Junto a nomes como Liniker, Majur e Bixarte, Assucena integra uma geração de artistas trans que vem conquistando um espaço inédito na música. Em 2019, ela se tornou a primeira mulher trans a receber uma indicação para o Grammy Latino ao lado de Raquel Virgínia, sua antiga parceira de vocais em As Baías, anteriormente conhecida como As Bahias e a Cozinha Mineira.

A banda foi formada em 2011, quando Assucena e Raquel, ambas então no início de sua transição de gênero, conheceram Rafael Acerbi no curso de história da Universidade de São Paulo. Em 2014, Assucena deixou a faculdade para se dedicar integralmente à arte e, em 2021, com a dissolução da banda, iniciou a carreira solo.

No ano passado, a artista estreou no teatro interpretando Medeia no espetáculo "Mata Teu Pai, Ópera-balada", trabalho pelo qual foi indicada ao Prêmio Shell como melhor atriz.

Ela conta que foi ouvindo as canções de Gal Costa que passou a se entender como uma pessoa trans.
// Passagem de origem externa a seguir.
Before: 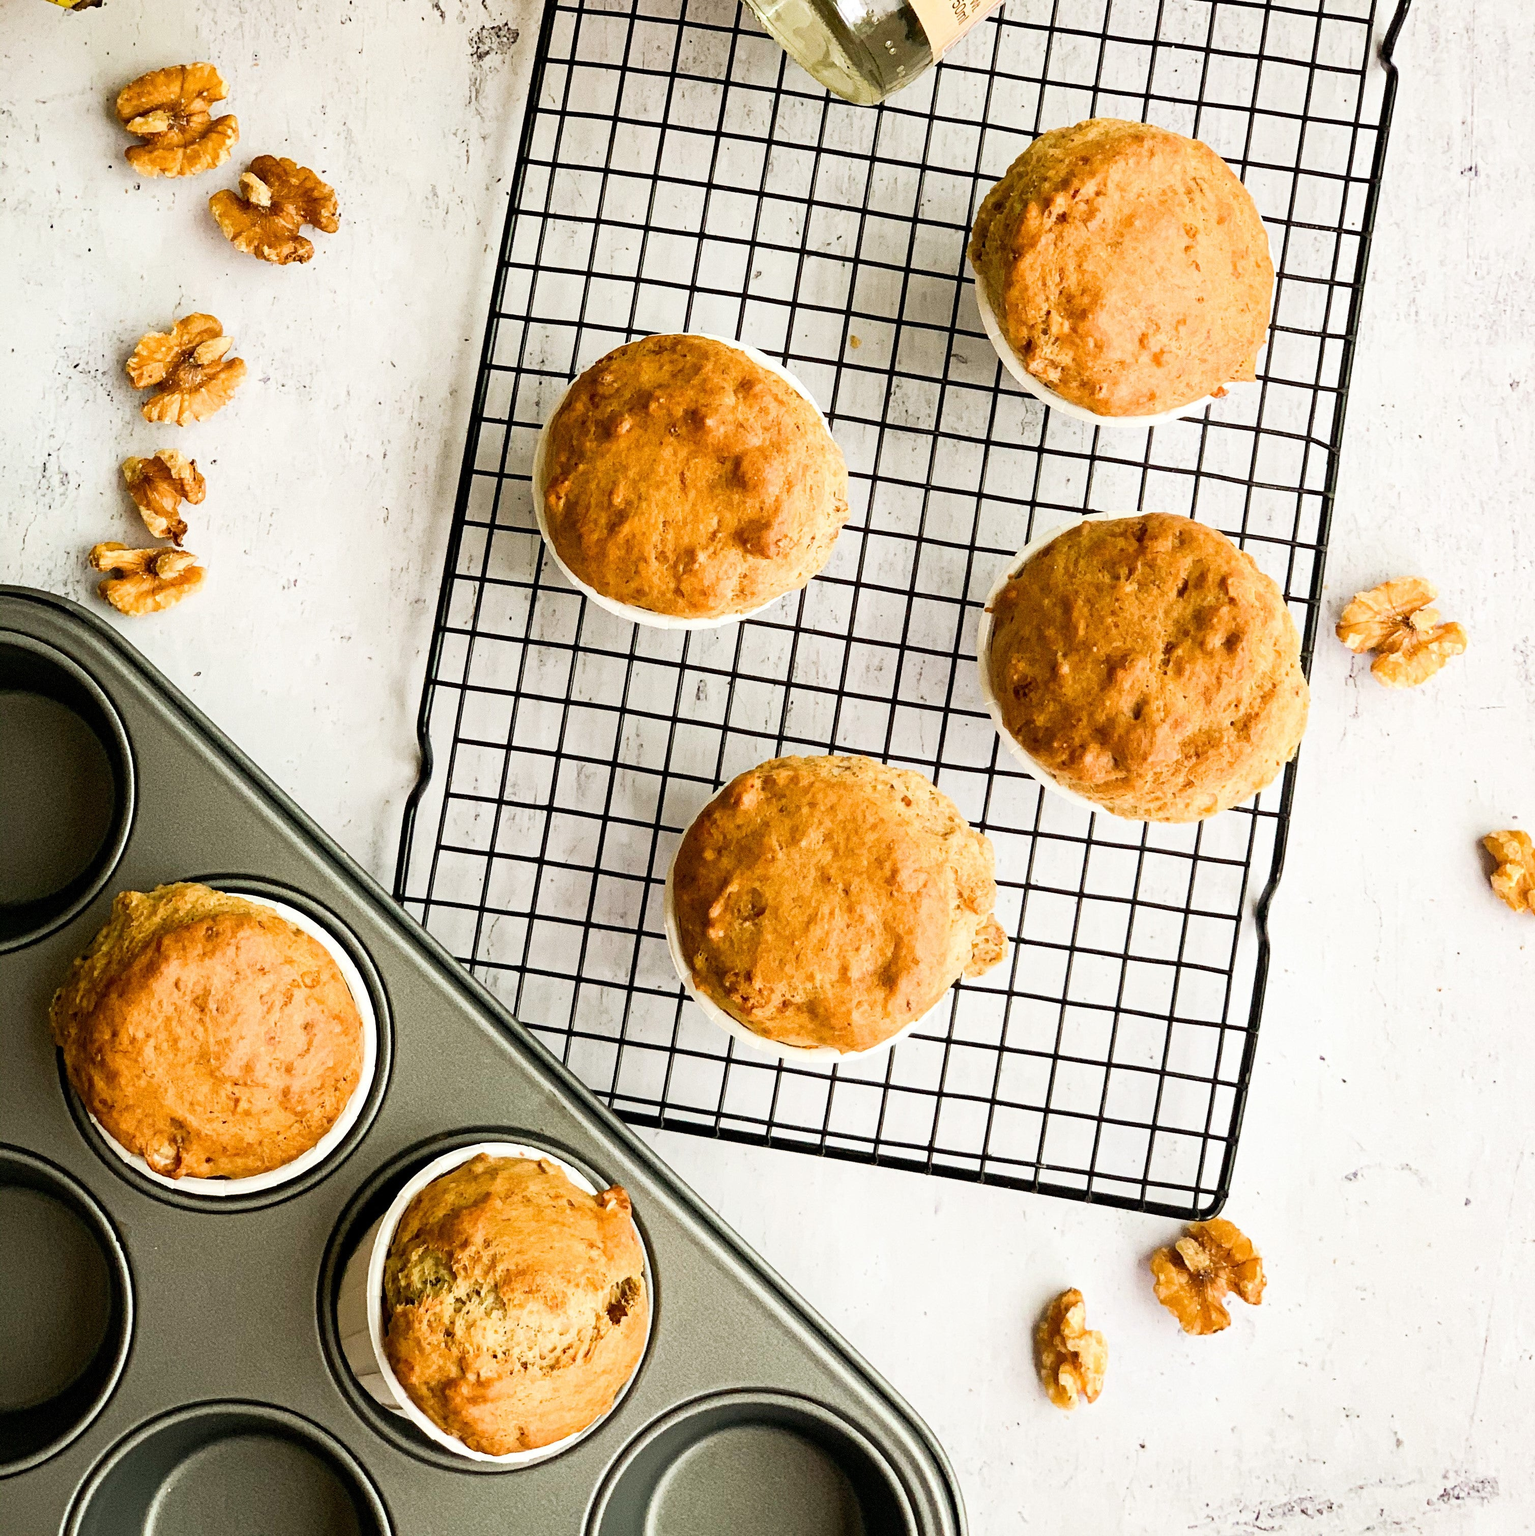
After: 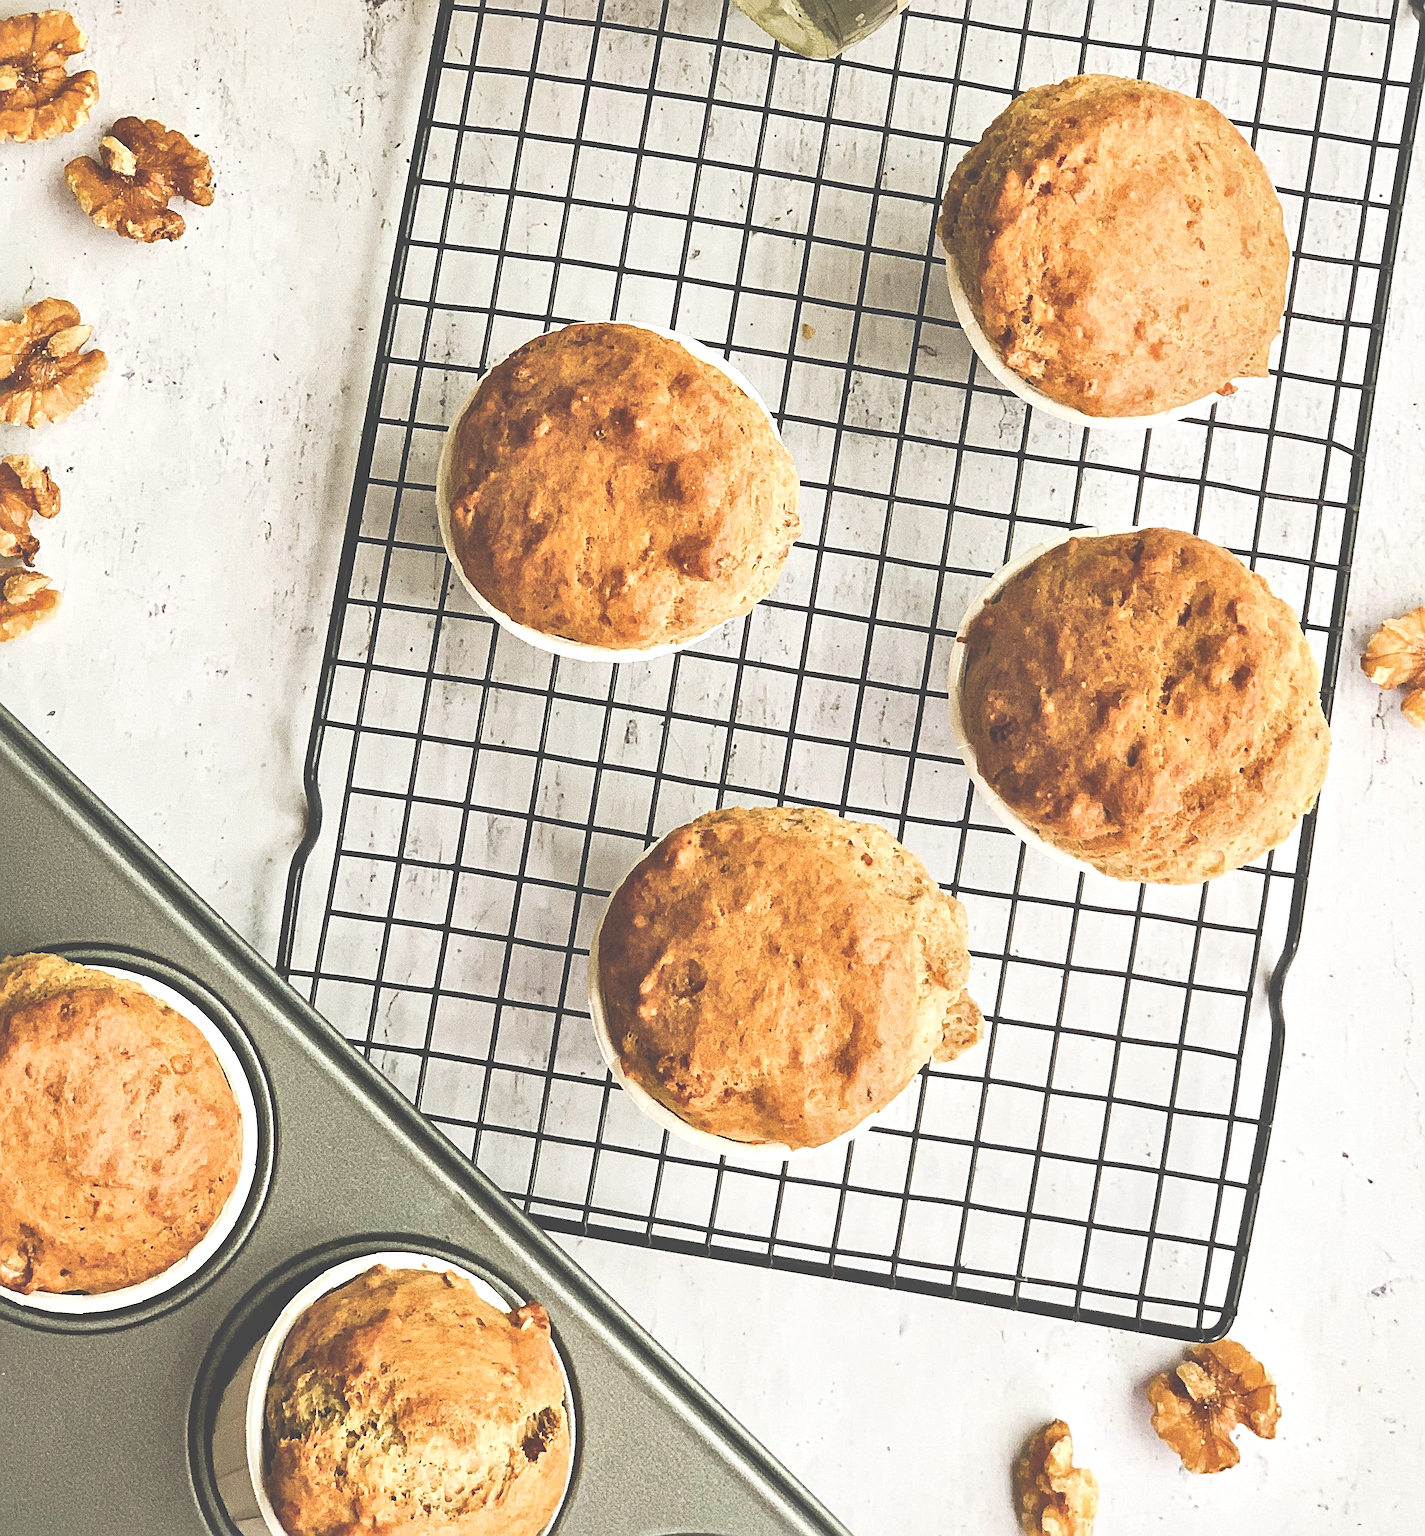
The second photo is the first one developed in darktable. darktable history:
crop: left 10.007%, top 3.519%, right 9.27%, bottom 9.431%
exposure: black level correction -0.087, compensate highlight preservation false
sharpen: on, module defaults
local contrast: mode bilateral grid, contrast 26, coarseness 60, detail 150%, midtone range 0.2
Também é fã de Whitney Houston, Amy Winehouse e Maria Bethânia. "A música é minha fonte de renda e também o meu lugar de libertação. Foi por meio dela que eu me tornei uma mulher trans. Foi ela que me deu coragem para ser quem eu sou", diz.
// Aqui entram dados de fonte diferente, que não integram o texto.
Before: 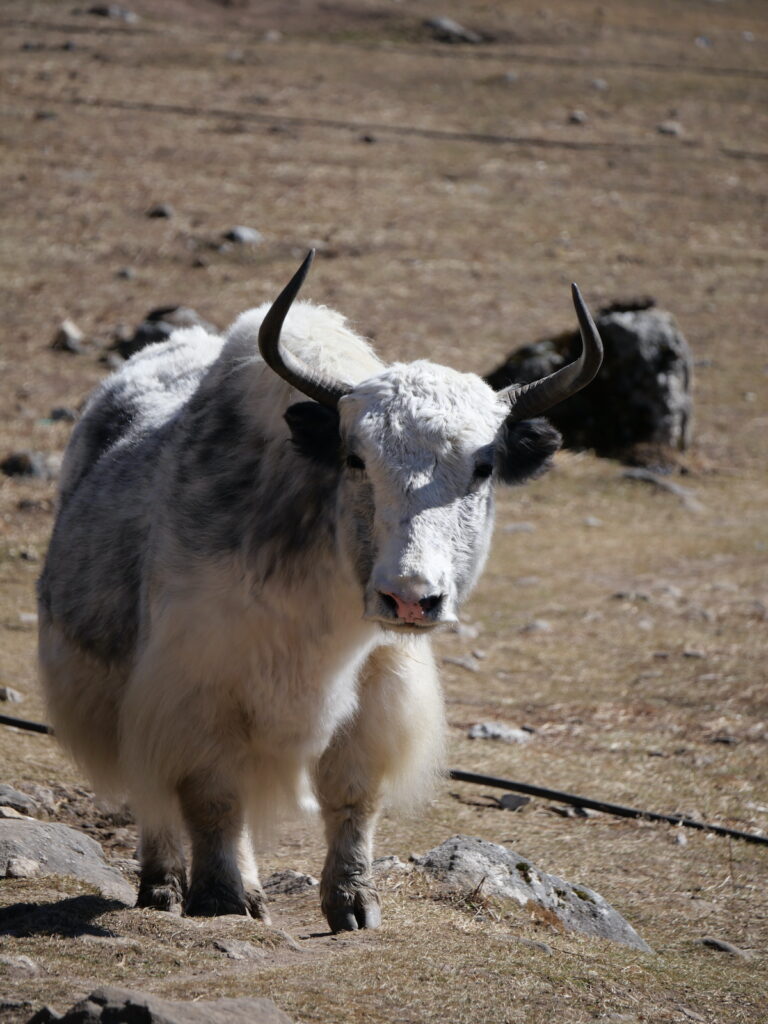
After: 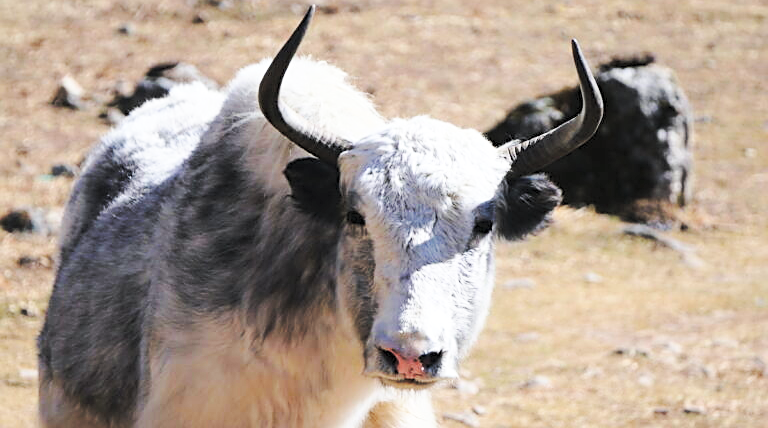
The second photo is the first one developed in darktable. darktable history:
sharpen: on, module defaults
contrast brightness saturation: contrast 0.1, brightness 0.3, saturation 0.14
base curve: curves: ch0 [(0, 0) (0.036, 0.037) (0.121, 0.228) (0.46, 0.76) (0.859, 0.983) (1, 1)], preserve colors none
crop and rotate: top 23.84%, bottom 34.294%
Assucena reconhece a importância da arte como plataforma de reivindicação de demandas da comunidade trans. Para ela, "ainda estamos na fase do grito, que é uma fase muito difícil".

Por outro lado, suas composições em "Lusco-Fusco" não abordam de maneira explícita as vivências de pessoas trans. "Minha militância é de outro jeito. Tem quem trabalhe com manifesto político, e tem quem goste mais de metáfora. Não dá para dizer quem é mais importante", afirma.

O álbum começa com um samba romântico, "Menino Pele Cor de Jambo", e emenda uma sequência de canções repletas de sensualidade e erotismo. Para Assucena, o afeto é uma questão inerentemente política para travestis e mulheres trans. "A gente é quase o oposto da família tradicional. A gente é a solidão plena, a rua, enquanto a família é a casa, a coletividade", diz.

Em seguida, o disco segue por um caminho mais melancólico, mas ainda assim belo. Nos versos da vinheta "Meeira", a compositora sintetiza a ideia de transição que norteia o trabalho —"da luz pro breu, do breu pra luz/ é uma brasa arisca, meio que enfeitiça, que espanta, que seduz".

O disco então retoma o espírito alegre e termina com o baião "Enluarada". "É uma redenção meio judaico-messiânica. Quando canto ‘vou acender duas velas para ver enluarada a festa de quem nunca viu’, isso representa o shabbat para mim, mas para as pessoas pode ser o candomblé, a umbanda, o seu ateísmo e a forma que você se relaciona com o seu signo de luz", diz ela.

Assucena cresceu em um lar judaico em Vitória da Conquista, na Bahia. Seus antepassados eram judeus sefarditas do Marrocos que migraram para o Brasil ao longo do século 19 e se estabeleceram nas regiões Norte e Nordeste. O judaísmo que ela pratica, em suas palavras, "está muito mais próximo da mandinga e da macumba do que do estilo cristão".

Na juventude, aprendeu hebraico e participou de coletivos judaicos para estudar questões de gênero e sexualidade na Torá e no Talmude, os principais textos da religião. "Acho o judaísmo muito bonito porque a gente se questiona. O cristão lê o texto sagrado sem questionar. Aquilo é sagrado, vai ficar assim. Já o judeu vai perguntar se aquilo é verdadeiro, se foi traduzido corretamente", diz.

Ela lamenta que a sua fé seja vista como se fosse exclusivamente branca e conservadora, imagem mais associada aos judeus ashkenazis, que fugiram do leste europeu para o Brasil no século 20. "A paleta cromática judaica é bem intensa. Ela é tão grande quanto a sua diáspora", ela afirma.